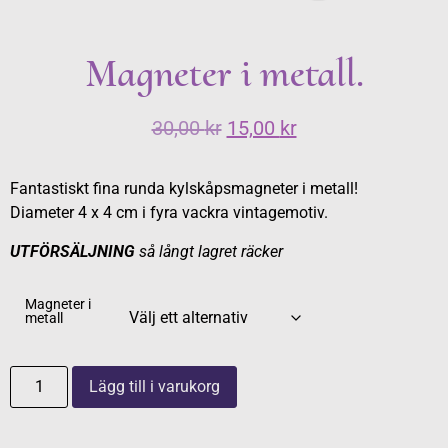
Magneter i metall.
30,00
kr
15,00
kr
Fantastiskt fina runda kylskåpsmagneter i metall!
Diameter 4 x 4 cm i fyra vackra vintagemotiv.
UTFÖRSÄLJNING
så långt lagret räcker
Magneter i
metall
Lägg till i varukorg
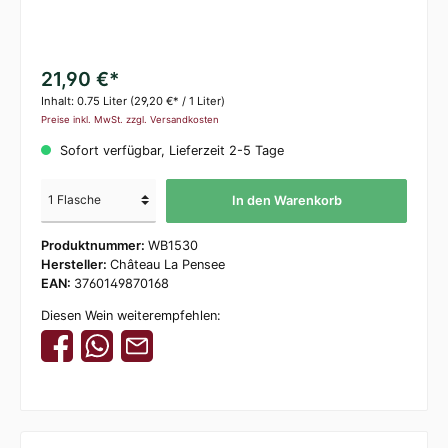
21,90 €*
Inhalt:
0.75 Liter
(29,20 €* / 1 Liter)
Preise inkl. MwSt. zzgl. Versandkosten
Sofort verfügbar, Lieferzeit 2-5 Tage
In den Warenkorb
Produktnummer:
WB1530
Hersteller:
Château La Pensee
EAN:
3760149870168
Diesen Wein weiterempfehlen:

··········

* **ASSIGNMENT**
Which lines above hold the string "metall"? Copy each of them.

* **OUTPUT BELOW**
Magneter i metall.
Fantastiskt fina runda kylskåpsmagneter i metall!
metall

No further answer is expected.